The discussions are centered on the creation of a new company that would contain the domestic wireless assets of the two Bell telephone companies. SBC, San Antonio, has 11.2 million wireless customers in key regions throughout the country, including California, the Midwest and the Southwest. BellSouth, Atlanta, has 5.3 million wireless customers, primarily in the Southeast.
The talks are fluid and could break down, people close to the matter said. Both companies declined to comment.
A merger of BellSouth's and SBC's wireless assets would position the companies to compete with the likes of AT&T Corp., now the nation's largest wireless operator with about 12 million wireless customers, and Sprint Corp.'s Sprint PCS business, which boasts a national, all-digital network and about six million customers.
Bell Atlantic Corp., meanwhile, recently agreed to forge a joint venture with Vodafone AirTouch PLC of Britain that melds the Bell company's East Coast wireless assets with Vodafone's West Coast properties. When that joint venture is fully operational it will be the largest U.S. wireless operator with more than 20 million customers.
National wireless networks are becoming increasingly important because consumers want to use their cell phones as they travel throughout the country. With a national network, a carrier doesn't have to pay costly fees when its customer "roams" onto another carrier's network.
In many ways, SBC's network complements BellSouth's. Both use the same digital technologies, and their properties don't overlap. They also need each other. SBC's stock has sagged in recent months, in part on concerns about its lack of national wireless assets. BellSouth, too, has been dogged with questions about its ability to extend its wireless network beyond its nine-state territory.
At 4 p.m. in New York Stock Exchange composite trading, SBC rose 93.75 cents to $37.9375 and BellSouth rose $1.6875 to $40.5625. The biggest obstacle to such a combination may be the issue of control. Both companies have strong management teams that have shown an unwillingness to share power. The talks have been on-again, off-again for a couple of years without a deal being consummated, but heated up lately.

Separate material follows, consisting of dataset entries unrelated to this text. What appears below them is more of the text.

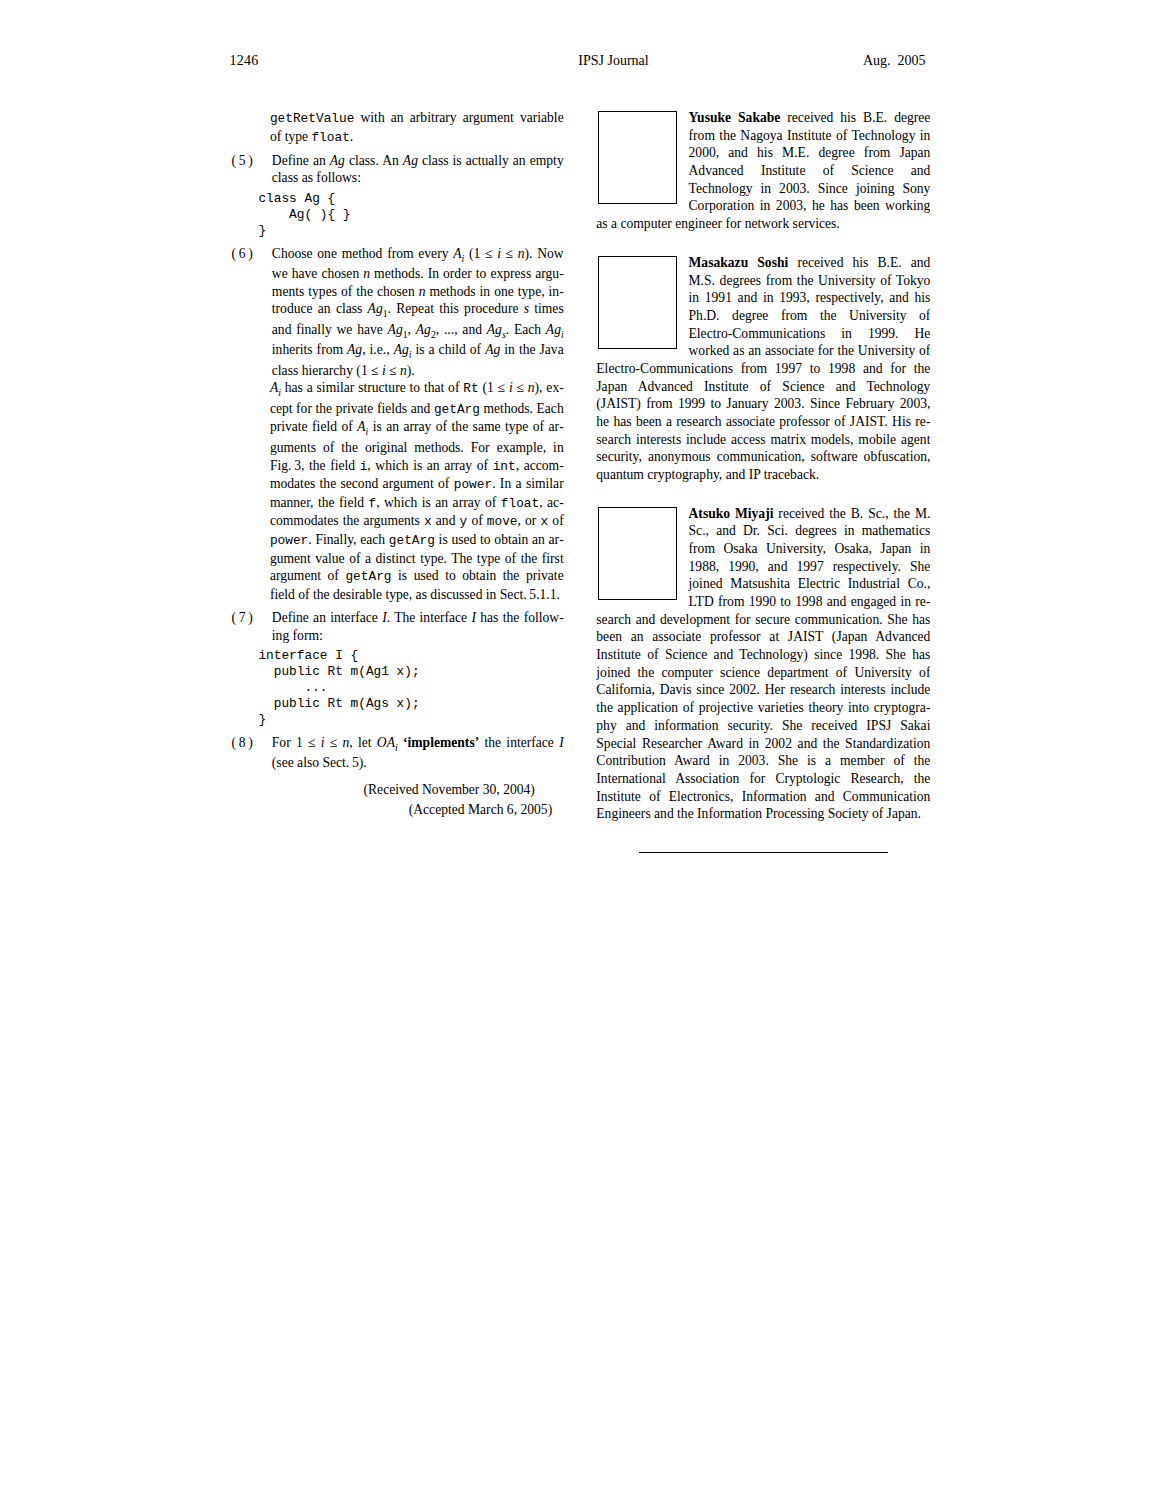1246
IPSJ Journal
Aug. 2005
getRetValue with an arbitrary argument variable of type float.
( 5 )
Define an Ag class. An Ag class is actually an empty class as follows:
class Ag { Ag( ){ } }
( 6 )
Choose one method from every Ai (1 ≤ i ≤ n). Now we have chosen n methods. In order to express arguments types of the chosen n methods in one type, introduce an class Ag1. Repeat this procedure s times and finally we have Ag1, Ag2, ..., and Ags. Each Agi inherits from Ag, i.e., Agi is a child of Ag in the Java class hierarchy (1 ≤ i ≤ n).
Ai has a similar structure to that of Rt (1 ≤ i ≤ n), except for the private fields and getArg methods. Each private field of Ai is an array of the same type of arguments of the original methods. For example, in Fig. 3, the field i, which is an array of int, accommodates the second argument of power. In a similar manner, the field f, which is an array of float, accommodates the arguments x and y of move, or x of power. Finally, each getArg is used to obtain an argument value of a distinct type. The type of the first argument of getArg is used to obtain the private field of the desirable type, as discussed in Sect. 5.1.1.
( 7 )
Define an interface I. The interface I has the following form:
interface I { public Rt m(Ag1 x); ... public Rt m(Ags x); }
( 8 )
For 1 ≤ i ≤ n, let OAi ‘implements’ the interface I (see also Sect. 5).
(Received November 30, 2004)
(Accepted March 6, 2005)
Yusuke Sakabe received his B.E. degree from the Nagoya Institute of Technology in 2000, and his M.E. degree from Japan Advanced Institute of Science and Technology in 2003. Since joining Sony Corporation in 2003, he has been working as a computer engineer for network services.
Masakazu Soshi received his B.E. and M.S. degrees from the University of Tokyo in 1991 and in 1993, respectively, and his Ph.D. degree from the University of Electro-Communications in 1999. He worked as an associate for the University of Electro-Communications from 1997 to 1998 and for the Japan Advanced Institute of Science and Technology (JAIST) from 1999 to January 2003. Since February 2003, he has been a research associate professor of JAIST. His research interests include access matrix models, mobile agent security, anonymous communication, software obfuscation, quantum cryptography, and IP traceback.
Atsuko Miyaji received the B. Sc., the M. Sc., and Dr. Sci. degrees in mathematics from Osaka University, Osaka, Japan in 1988, 1990, and 1997 respectively. She joined Matsushita Electric Industrial Co., LTD from 1990 to 1998 and engaged in research and development for secure communication. She has been an associate professor at JAIST (Japan Advanced Institute of Science and Technology) since 1998. She has joined the computer science department of University of California, Davis since 2002. Her research interests include the application of projective varieties theory into cryptography and information security. She received IPSJ Sakai Special Researcher Award in 2002 and the Standardization Contribution Award in 2003. She is a member of the International Association for Cryptologic Research, the Institute of Electronics, Information and Communication Engineers and the Information Processing Society of Japan.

But if the companies can work out such issues, they would have a valuable asset on their hands. BellSouth, one of the more fiscally conservative telephone companies, values its domestic wireless assets alone at more than $21 billion. Some analysts value the Bell Atlantic-Vodafone joint venture in the U.S. at more than $80 billion. And AT&T's initial public offering of its wireless tracking stock this spring is expected to be the largest IPO in history.